Symantec Corp. said its Security Response researchers recently came into possession of an Adobe Acrobat PDF file that is exploiting an Adobe Flash vulnerability and then drops and executes a Trojan onto a user's system.

"The authors have taken a bug and turned it into an exploit. Once the unsuspecting user visits the website or opens the PDF, this exploit will allow further malware to be dropped on the victim's machine and possibly open a back door," wrote Symantec security researcher Patrick Fitzgerald, on the Symantec security blog.

Fitzgerald said the Flash vulnerability is serious since it could affect multiple products and platforms. Any software that uses Flash is potentially vulnerable. The PDF exploiting the vulnerability includes multiple Flash streams (FWS). Fitzgerald said the Flash component vulnerability is also exploitable on Windows Vista, but the dropped executables do not run if UAC is enabled.

The attacks began surfacing about two days ago, according to Symantec. The Trojan is embedded in a malicious PDF file. Once the Trojan is installed on a victim's machine, it attempts to contact a website to download more malware, said Marc Fossi, manager of research and development for Symantec Security Response.

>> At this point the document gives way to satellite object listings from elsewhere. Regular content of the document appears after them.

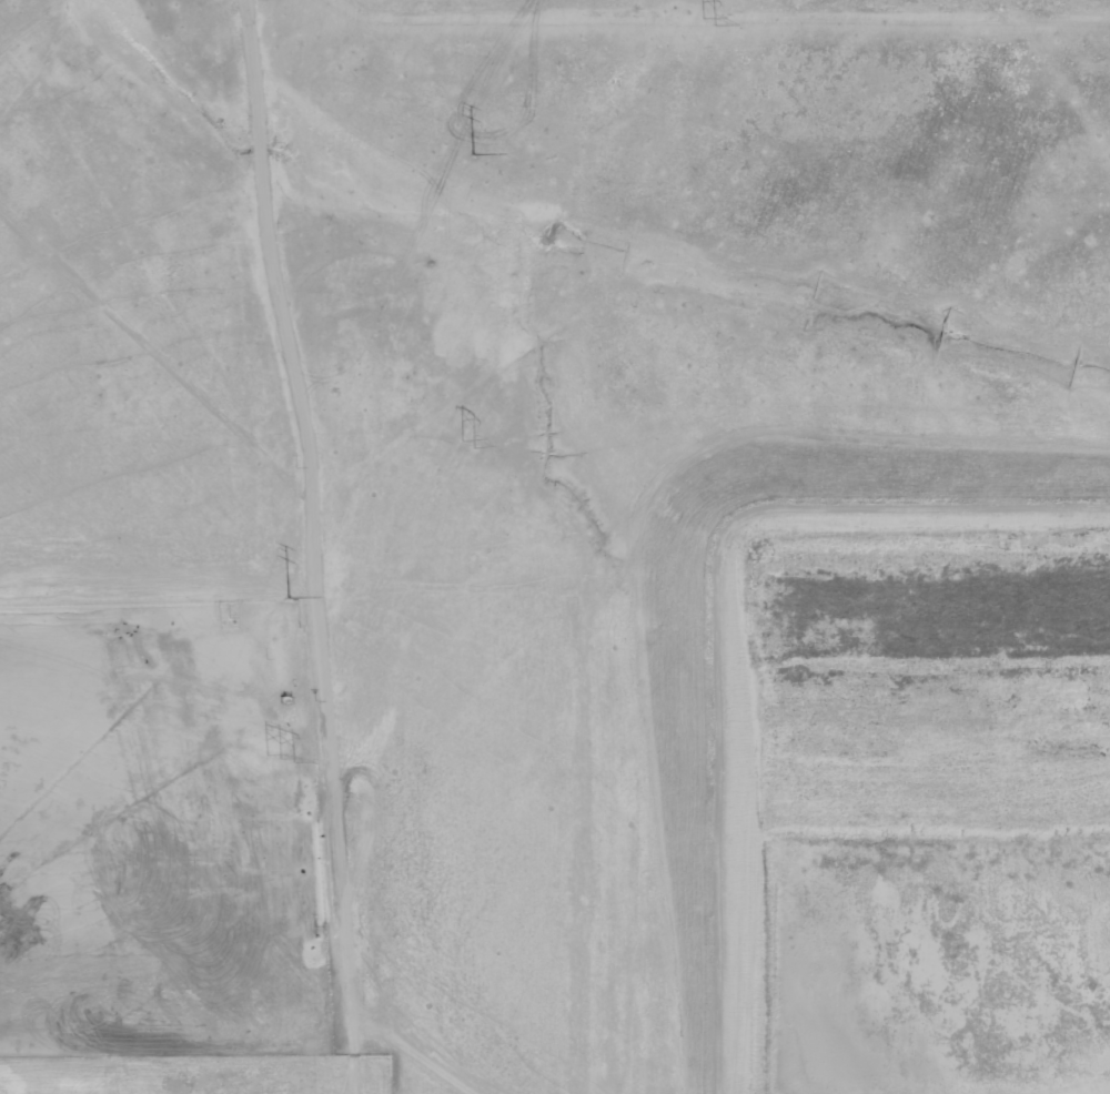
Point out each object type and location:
power tower: (707, 19)
power tower: (470, 157)
power tower: (463, 442)
power plant: (555, 547)
power tower: (286, 598)
power tower: (279, 754)

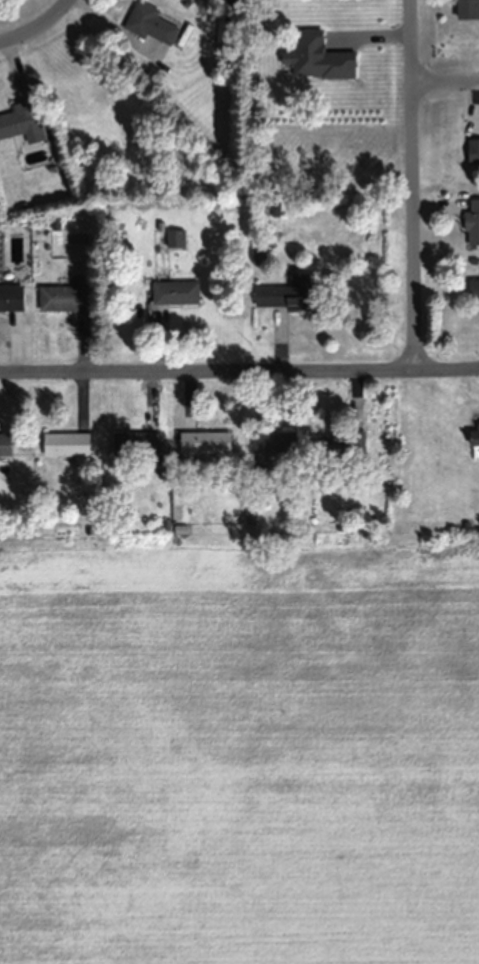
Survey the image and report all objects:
building: (468, 8)
building: (151, 22)
road: (39, 31)
road: (443, 89)
building: (18, 120)
building: (473, 150)
road: (408, 187)
building: (473, 220)
building: (176, 237)
building: (474, 288)
building: (176, 291)
building: (69, 294)
building: (283, 294)
building: (11, 297)
road: (239, 376)
building: (205, 441)
building: (275, 441)
building: (475, 441)
building: (5, 442)
building: (137, 442)
building: (340, 442)
building: (67, 443)
crop: (240, 755)

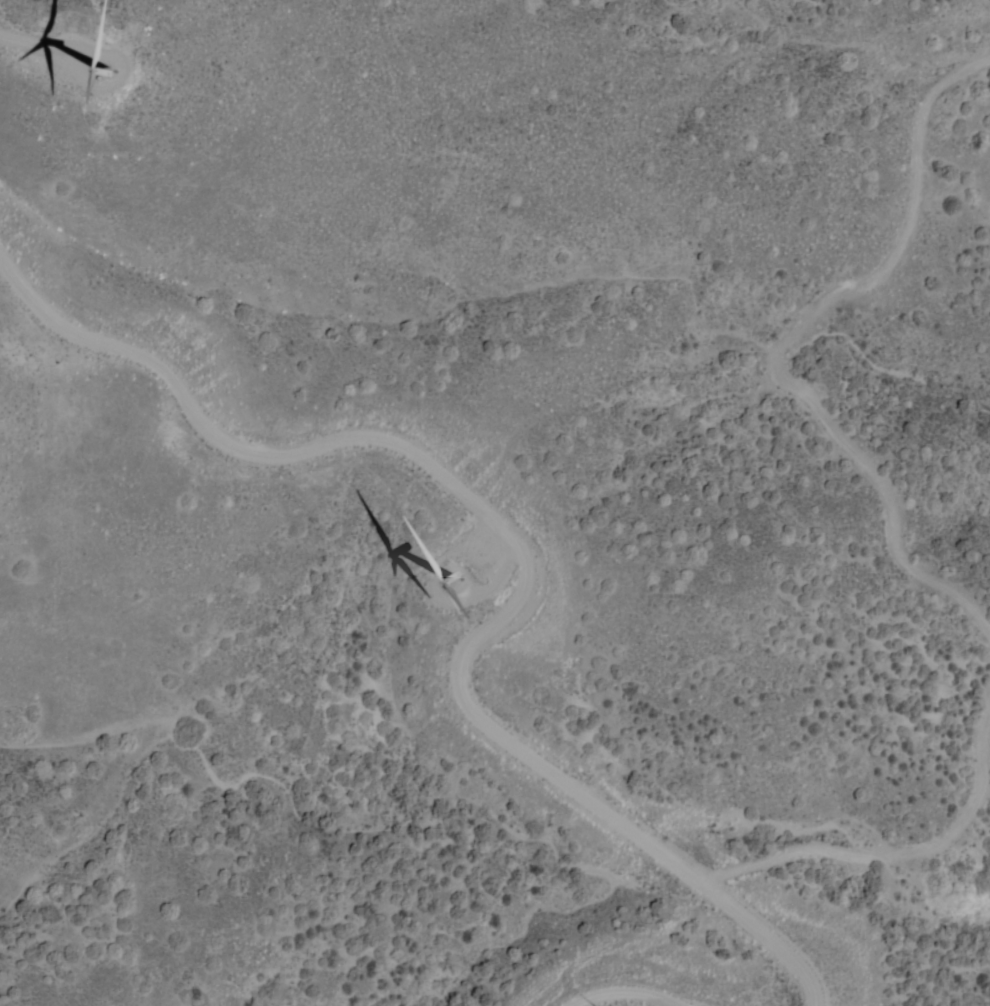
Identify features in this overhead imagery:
wind turbine: (109, 51)
road: (790, 340)
road: (518, 549)
wind turbine: (465, 572)
road: (881, 854)
road: (623, 988)

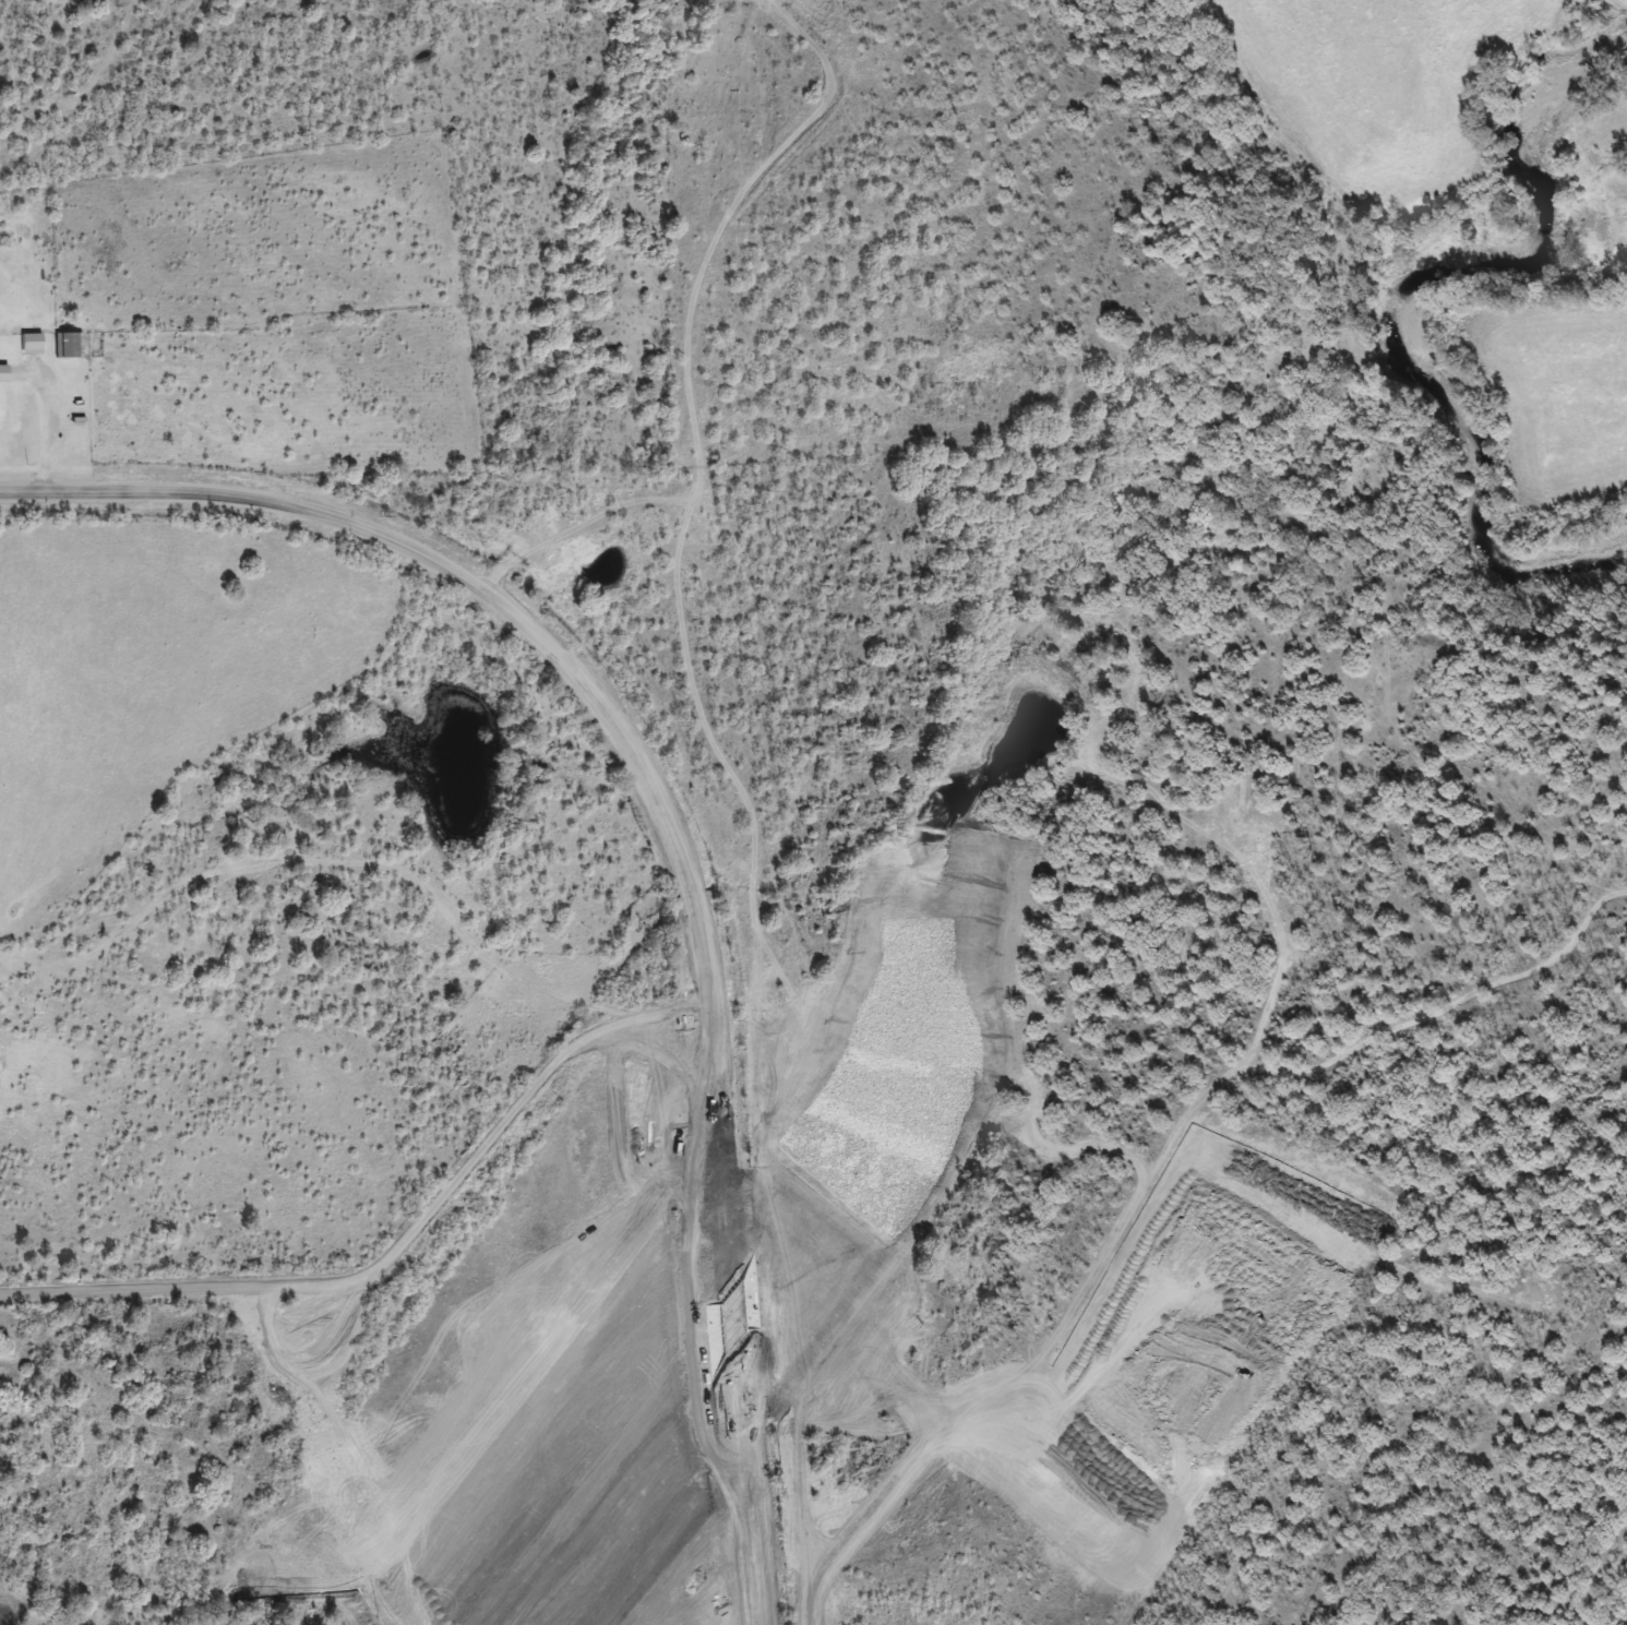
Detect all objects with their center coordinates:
road: (697, 330)
building: (34, 343)
building: (70, 346)
road: (669, 826)
road: (398, 1248)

Flash has a wide install base and is generally targeted in browser-based exploits to install malicious code on a victim's computer. Applications that have wide install bases are popular targets of attackers, because they can exploit the widest number of users through a single vulnerability. So far, Symantec researchers have not discovered any other attack techniques attempting to exploit the Flash vulnerability, Fossi said.

"It is feasible that somebody could write another exploit to take advantage of the vulnerability directly through the flash player," he said. "They could set up a website with a malicious Flash stream … that could be another vector of exploitation, but we have not seen that yet."


Updated with comments from Marc Fossi of Symantec.